Anche l’Italia lavora a un piano per gli ospedali in caso di attacco militare
Il conflitto Ucraina-Russia e i sussulti che si propagano – l’ultimo i droni abbattuti in Polonia – fino a un possibile allargamento all’intera Europa delle ostilità militari con un coinvolgimento della Nato, hanno cominciato a mettere in allarme i Paesi europei anche sul fronte della preparazione della rete ospedaliera nel caso dello scenario peggiore o cioè quello di un attacco militare. Francia e Germania hanno già iniziato a mettere a punto le loro strategie nell’accogliere i soldati feriti. Ma anche l’Italia ha iniziato a muovere i primi passi: è stato istituito un tavolo tecnico al ministero della Salute che si è già riunito un paio di volte e sono cominciate le prime interlocuzioni per una “strategia sulla resilienza in campo sanitario” in caso di attivazione del Trattato della Nato che si base su tre fasi che va dall’arrivo delle truppe al rientro dei feriti.
Le iniziative di Francia e Germania per la rete ospedaliera
Come detto nelle settimane scorse Francia e la Germania hanno avviato una strategia sulla preparazione delle rete ospedaliera nell’accogliere soldati feriti. Una circolare del ministero della Salute francese ha comunicato alle agenzie regionali della sanità sul territorio di preparare l’installazione, in caso di necessità, di strutture sanitarie in collaborazione con il ministero della Difesa, affinché – viene riportato dal settimanale Le Canard Enchainé – gli ospedali civili possano prepararsi a un eventuale afflusso importante di militari feriti. In Germania è stato presentato un piano con lo stesso scopo: preparare gli ospedali all’eventualità di un conflitto su larga scala in Europa. In Germania è stato presentato un piano con lo stesso scopo: preparare gli ospedali all’eventualità di un conflitto su larga scala in Europa. E in Italia? Su questo fronte c’è una regia tra Palazzo Chigi (in particolare il sottosegretario Alfredo Mantovano) e il ministero della Difesa. Ma sul fronte sanitario è già in campo anche il ministero della Salute che con un apposito decreto di aprile scorso ha istituito presso l’ufficio di gabinetto un Tavolo permanente in materia di resilienza di soggetti critici composto di dieci membri che si è riunito una prima volta a inizio giugno e poi una decina di giorni fa.

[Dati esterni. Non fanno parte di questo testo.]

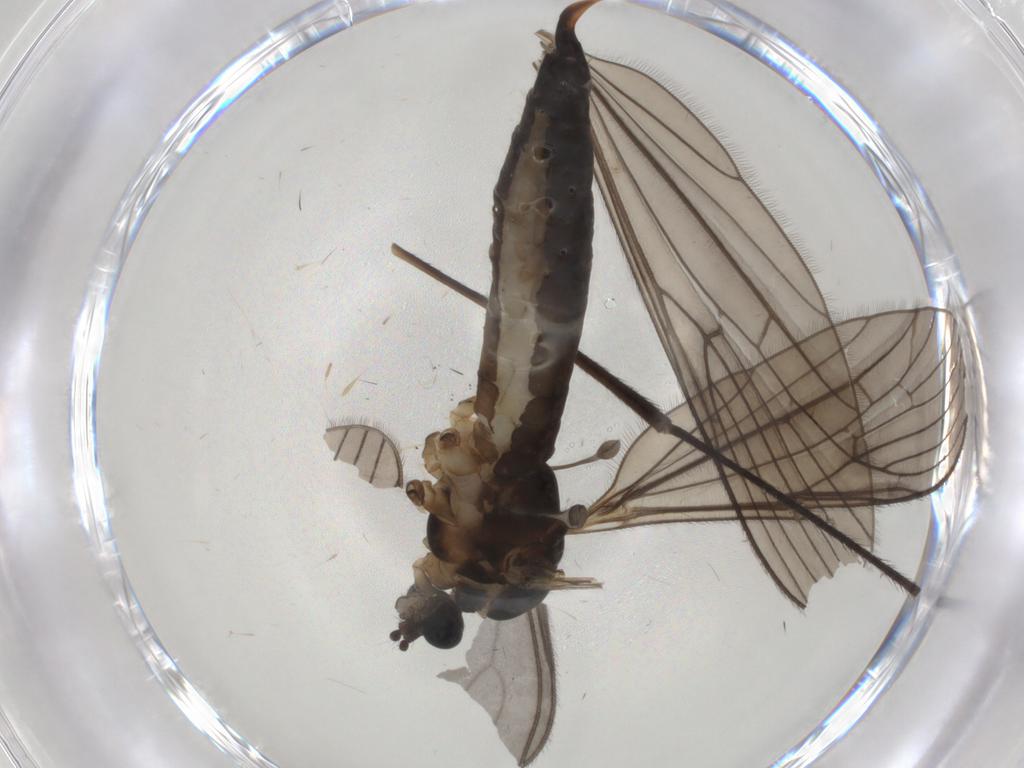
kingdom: Animalia
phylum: Arthropoda
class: Insecta
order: Diptera
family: Limoniidae
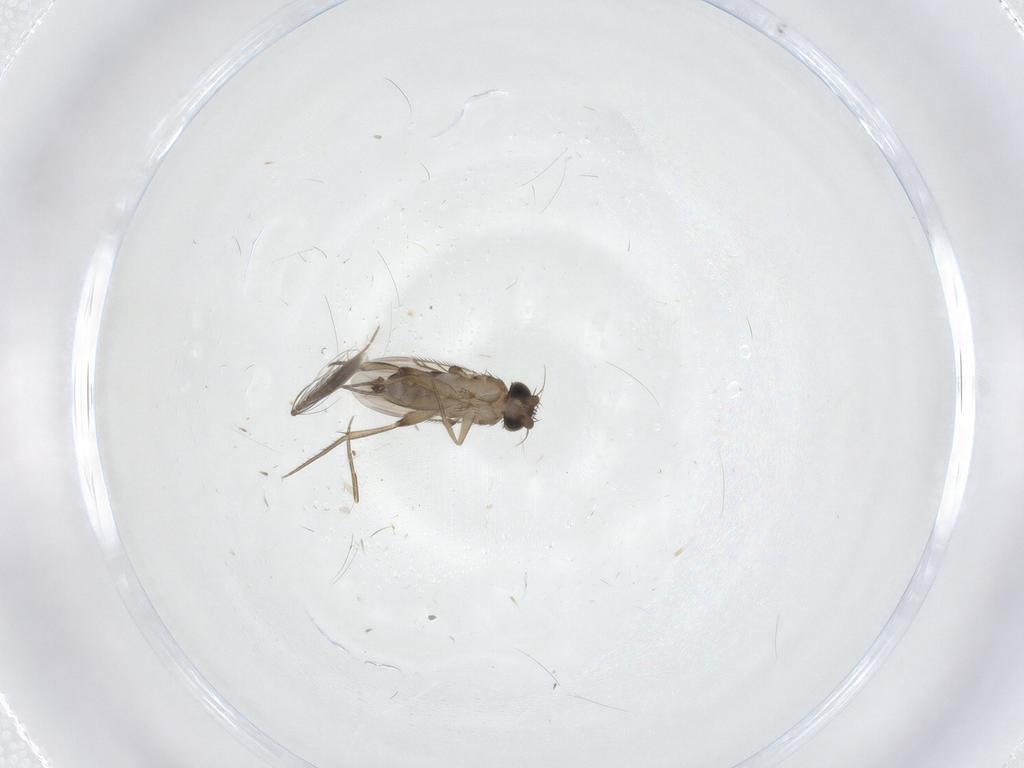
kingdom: Animalia
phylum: Arthropoda
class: Insecta
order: Diptera
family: Phoridae
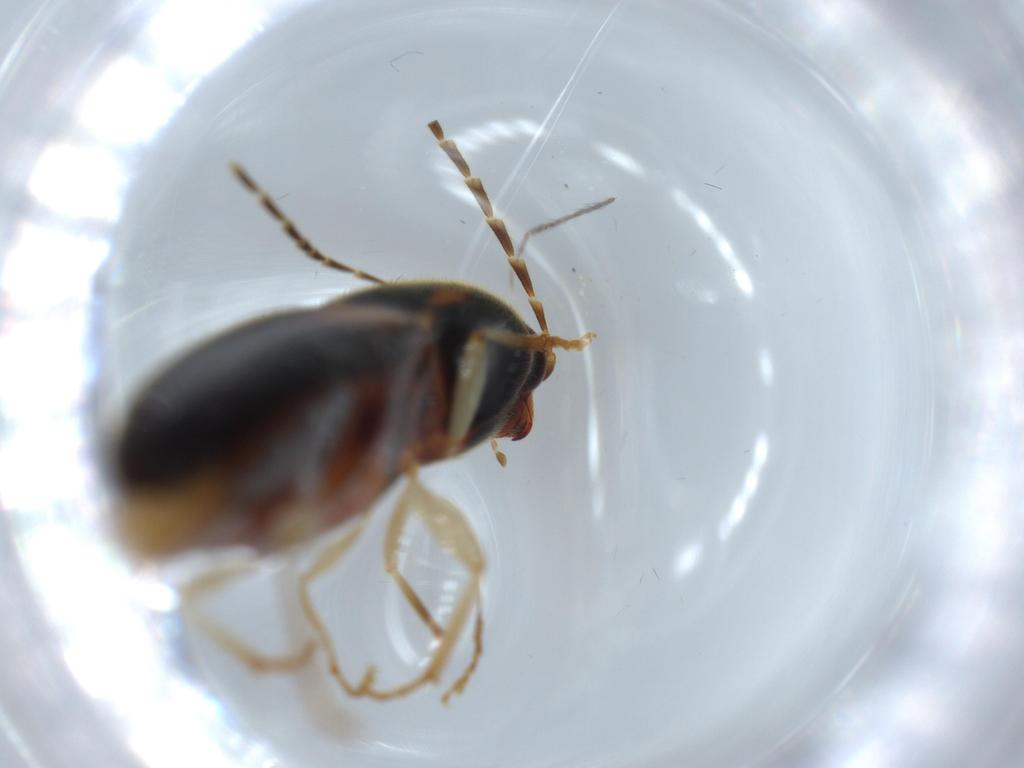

Il tavolo al ministero della Salute e la strategia d resilienza
Il decreto (che attua il Dlgs 134/2024 a sua volta in attuazione di una direttiva europea) prevede che tra i compiti del Tavolo tecnico ci sia anche quello di “definire una strategia sulla resilienza in campo sanitario che stabilisca ruoli e responsabilità dell’insieme degli organi, istituzioni ed enti coinvolti nella predisposizione di piani e misure di preparedeness & response per la gestione di emergenze sanitarie su vasta scala”. Il decreto fa anche due esempi concreti e cioè eventi C.R.B.N. (Chimici, radiologici, biologici e nucleari)” o anche – è il caso che più si lega all’attualità – “scenari di crisi come ad esempio in caso di attivazione degli articoli 3 e 5 del Patto Atlantico”. Il primo in particolare impegna i Paesi della Nato a sviluppare le loro capacità di resistere a un attacco armato attraverso lo sviluppo delle proprie risorse e la reciproca assistenza, mantenendo così una continua e effettiva autodifesa. Mentre l’articolo 5 è la chiave del sistema di difesa collettiva e stabilisce che un attacco armato contro uno o più Paesi dell’Alleanza in Europa o Nord America è considerato un attacco contro tutti, portando all’assistenza reciproca, anche con l’uso della forza, per ripristinare la sicurezza.
Il possibile scenario in tre fasi
Tra le finalità di questo tavolo costituito al ministero della Salute c’è anche quella di “rafforzare la collaborazione civile-militare in campo sanitario” a esempio “promuovendo percorsi formativi comuni ed esercitazioni congiunte o definendo piani operativi e linee guida condivise per la gestione della catena di comando durante eventi catastrofici”, avverte ancora il testo del decreto istitutivo. In questo senso dalle prime riunioni è emerso come la Nato richieda specifici requisiti per l’assistenza sanitaria nei Paesi membri (chiamati “Minimum operational requirements”) che gli ospedali italiani sono sicuramente in grado di assicurare. Inoltre si è cominciato a discutere di un ipotetico scenario di “host nation support” con mobilità militare in tre fasi: dalla preparazione per l’arrivo delle truppe, alla mobilità all’interno del Paese fino appunto alla partecipazione a fasi attive di combattimento all’estero con il possibile rientro di feriti. Su questi primi elementi potrebbe essere costruito il piano italiano da attivare nella nostra rete ospedaliera in caso appunto si verificasse lo scenario limite di un conflitto militare.